Swiss Psychologist Carl Jung discovered four archetypes of masculinity stationed in the masculine subconscious.

This is the warrior.

Symbolic Space: Field of Combat

Emblem: Sword

Examples: George St-Pierre, Russell Means, Mike Tyson, David

The warrior guards. He is the archetype of wildness, assertiveness, aggression, and athleticism, primal qualities that typically generate during boyhood. After these develop, and under guidance by a father or elder males, this archetype exists as discipline, focus, vigilance, and determination, and acts during times of courage and bravery–perhaps being afraid, but going forward anyway. Finally, while experiencing meaningful relationships a man becomes loyal, faithful, and dutiful; protects the weak, the family, and his own sovereignty. All these are the forms of the warrior.

The significance of the warrior for boys and men is evident in their fascination with combat in movies, sports, books, and the news. Contact sports and war can provoke a “battle frenzy”–radically elevated energy of the warrior reaching the point of lust and passion for death and destruction, figurative or literal. When the romanticisation of combat matures, a man associates it less with death and destruction and more with life and protection. This maturity eradicates the belief that they must dominate and steal from others to protect and provide for themselves and their community. Men who fail to mature will too often treat peers as threats rather than as brothers and sisters. This will likely make those peers hostile, and perpetuate a cycle of conflict without meaningful purpose.

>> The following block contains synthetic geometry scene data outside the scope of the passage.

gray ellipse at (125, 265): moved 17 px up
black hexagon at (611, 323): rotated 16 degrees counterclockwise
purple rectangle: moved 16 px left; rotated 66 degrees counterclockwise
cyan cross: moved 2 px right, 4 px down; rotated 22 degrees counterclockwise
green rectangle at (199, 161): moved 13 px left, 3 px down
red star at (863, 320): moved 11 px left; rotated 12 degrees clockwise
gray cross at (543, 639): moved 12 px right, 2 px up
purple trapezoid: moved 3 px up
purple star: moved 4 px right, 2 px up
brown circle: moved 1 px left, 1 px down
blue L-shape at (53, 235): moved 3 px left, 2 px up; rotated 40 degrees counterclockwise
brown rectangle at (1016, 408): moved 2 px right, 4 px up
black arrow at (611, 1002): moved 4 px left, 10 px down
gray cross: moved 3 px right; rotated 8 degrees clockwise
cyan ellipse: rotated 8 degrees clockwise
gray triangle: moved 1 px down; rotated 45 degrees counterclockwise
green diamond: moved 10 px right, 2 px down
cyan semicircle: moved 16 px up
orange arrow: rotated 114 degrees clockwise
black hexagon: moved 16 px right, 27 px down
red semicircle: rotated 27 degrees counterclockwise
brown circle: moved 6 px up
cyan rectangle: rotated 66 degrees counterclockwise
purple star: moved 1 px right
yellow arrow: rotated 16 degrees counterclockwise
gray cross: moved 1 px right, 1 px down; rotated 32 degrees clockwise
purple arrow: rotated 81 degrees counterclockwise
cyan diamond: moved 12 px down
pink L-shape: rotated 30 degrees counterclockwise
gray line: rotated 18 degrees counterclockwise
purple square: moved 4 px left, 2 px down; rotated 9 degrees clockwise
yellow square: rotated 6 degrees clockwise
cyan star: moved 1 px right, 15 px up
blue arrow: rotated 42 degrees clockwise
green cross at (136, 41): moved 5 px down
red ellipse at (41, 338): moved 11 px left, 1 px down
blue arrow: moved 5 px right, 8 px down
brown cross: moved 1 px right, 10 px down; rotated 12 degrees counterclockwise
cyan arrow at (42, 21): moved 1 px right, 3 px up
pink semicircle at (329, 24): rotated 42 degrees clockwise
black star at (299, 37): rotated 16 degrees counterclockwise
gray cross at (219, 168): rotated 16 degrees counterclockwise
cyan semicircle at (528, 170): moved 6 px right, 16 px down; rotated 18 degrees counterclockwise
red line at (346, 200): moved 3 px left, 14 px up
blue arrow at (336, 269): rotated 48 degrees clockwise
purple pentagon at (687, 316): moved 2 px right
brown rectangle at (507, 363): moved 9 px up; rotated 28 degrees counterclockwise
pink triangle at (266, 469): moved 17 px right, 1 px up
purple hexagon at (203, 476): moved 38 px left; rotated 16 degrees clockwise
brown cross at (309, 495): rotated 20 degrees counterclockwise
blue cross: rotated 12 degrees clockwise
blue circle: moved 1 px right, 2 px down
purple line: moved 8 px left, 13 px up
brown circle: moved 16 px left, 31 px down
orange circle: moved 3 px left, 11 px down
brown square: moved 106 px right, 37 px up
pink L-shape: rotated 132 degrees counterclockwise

However, this maturity comes only through pain and sacrifice. Unlike girls, who are automatically and cumbersomely initiated into womanhood via menstruation, a boy needs to be provided with pain, challenge, or obstacle by an elder and loving male, who trains him how to confront and conquer them. Boys who are not trained to confront pain, or who are trained to confront pain by someone who is not both elder and loving, will have delayed embodiment of the mature warrior. Even after growing out of boyhood a man must continually ensure he is confronting challenges–balanced by periods of rest–lest he slip back into immaturity. Old men tend to experience these challenges every day. Younger men have the duty and privilege to supply old men with periods of rest just as elder men had supplied them with periods of stress.

The Great Battle

When attempting to reach his full potential, a man is wise to endure obstacles that are physical, emotional, intellectual, and spiritual. The most difficult, most important, and most rewarding of these is the battle within. Confronting the darkness within commonly incurs great pain; the darkness inflicts punishment for facing it, uttering the lie that the consequence for facing it is weakness, loss, or death. The man who believes this lie remains in darkness. He senses the dark, but thinks it originates from others, lest he confront the darkness within. Others become his enemy, who he must vanquish. But as Saint Paul wrote, “Our struggle is not against enemies of blood and flesh, but against the rulers, against the authorities, against the cosmic powers of this present darkness, against the spiritual forces of evil in the heavenly places”-Eph 6:12 New Revised Standard Version

The more a man defeats his inner darkness, the more illuminated he becomes. He can recognize darkness that is actually within others. Knowing the pain of darkness and understanding its ability to victimize, he can see others as victims of darkness and fight against it rather than them. Still, others are often made by the dark to believe such a man is a threat and that they will die if light is revealed, when in fact they will live. Since dark cannot coexist with light, it deceives its victim into believing that light is darkness and life is death. The only way for the victim to discern truth from lie is to confront their own darkness.

The more success a man has with defeating the darkness inside him, the greater the warrior energy can be accessed to fulfill his purpose: to serve the King and guard his kingdom from threats beyond its boundaries. The king archetype is then free to unify and order the other three archetypes. Uniting the warrior with the lover archetype enables a man to join sexual aggressiveness with tenderness, emotional fortitude with empathy, and duty with desire. Commanding the warrior with the magician archetype makes him competent, rational, and methodical. Such a man applies strategies for success, and when he makes mistakes he learns from them.

The Complete Warrior

Integration with the other archetypes allows a man to responsibly utilize the warrior’s power to decide what lives and what dies; he can destroy the old to make way for the new; make decisions about who to befriend, date, and marry, which habits to break and which beliefs to change. He can “separate the wheat from the chaff”-Mt 3:12

A warrior without his own king lacks integrity. He is easily ruled by the king of another, who is not the true King. The man who serves the true King is therefore protected from domination. He is a free man. Being a free man in service of the true King makes him both master and servant. Only this man can guard himself, his family, his community, and his country.